Whole genome sequencing and de novo assembly identifies Sydney-like variant noroviruses and recombinants during the winter 2012/2013 outbreak in England.
Wong, T. H., Dearlove, B. L., Hedge, J., Giess, A. P., Piazza, P., Trebes, A., Paul, J., Smit, E., Smith, E. G., Sutton, J. K., Wilcox, M. H., Dingle, K. E., Peto, T. E., Crook, D. W., Wilson, D. J. and D. H. Wyllie (2013)

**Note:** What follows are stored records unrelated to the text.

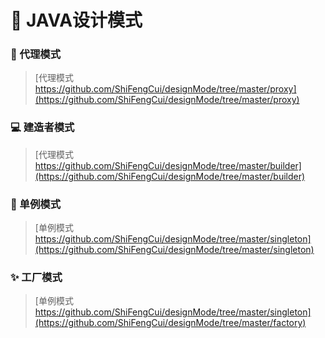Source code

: # 📖 JAVA设计模式

### 🍝 代理模式

>  [代理模式 https://github.com/ShiFengCui/designMode/tree/master/proxy](https://github.com/ShiFengCui/designMode/tree/master/proxy)


### 💻 建造者模式

>  [代理模式 https://github.com/ShiFengCui/designMode/tree/master/builder](https://github.com/ShiFengCui/designMode/tree/master/builder)


### 🙌 单例模式

>  [单例模式 https://github.com/ShiFengCui/designMode/tree/master/singleton](https://github.com/ShiFengCui/designMode/tree/master/singleton)

### ✨ 工厂模式
>  [单例模式 https://github.com/ShiFengCui/designMode/tree/master/singleton](https://github.com/ShiFengCui/designMode/tree/master/factory)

Virology Journal 10: 335 (pdf)
Background
Norovirus is the commonest cause of epidemic gastroenteritis among people of all ages. Outbreaks frequently occur in hospitals and the community, costing the UK an estimated [pound sign]110 m per annum. An evolutionary explanation for periodic increases in norovirus cases, despite some host-specific post immunity is currently limited to the identification of obvious recombinants. Our understanding could be significantly enhanced by full length genome sequences for large numbers of intensively sampled viruses, which would also assist control and vaccine design. Our objective is to develop rapid, high-throughput, end-to-end methods yielding complete norovirus genome sequences. We apply these methods to recent English outbreaks, placing them in the wider context of the international norovirus epidemic of winter 2012.
Method
Norovirus sequences were generated from 28 unique clinical samples by Illumina RNA sequencing (RNA-Seq) of total faecal RNA. A range of de novo sequence assemblers were attempted. The best assembler was identified by validation against three replicate samples and two norovirus qPCR negative samples, together with an additional 20 sequences determined by PCR and fractional capillary sequencing. Phylogenetic methods were used to reconstruct evolutionary relationships from the whole genome sequences.
Results
Full length norovirus genomes were generated from 23/28 samples. 5/28 partial norovirus genomes were associated with low viral copy numbers. The de novo assembled sequences differed from sequences determined by capillary sequencing by <0.003%. Intra-host nucleotide sequence diversity was rare, but detectable by mapping short sequence reads onto its de novo assembled consensus. Genomes similar to the Sydney 2012 strain caused 78% (18/23) of cases, consistent with its previously documented association with the winter 2012 global outbreak. Interestingly, phylogenetic analysis and recombination detection analysis of the consensus sequences identified two related viruses as recombinants, containing sequences in prior circulation to Sydney 2012 in open reading frame (ORF) 2.
Conclusion
Our approach facilitates the rapid determination of complete norovirus genomes. This method provides high resolution of full norovirus genomes which, when coupled with detailed epidemiology, may improve the understanding of evolution and control of this important healthcare-associated pathogen.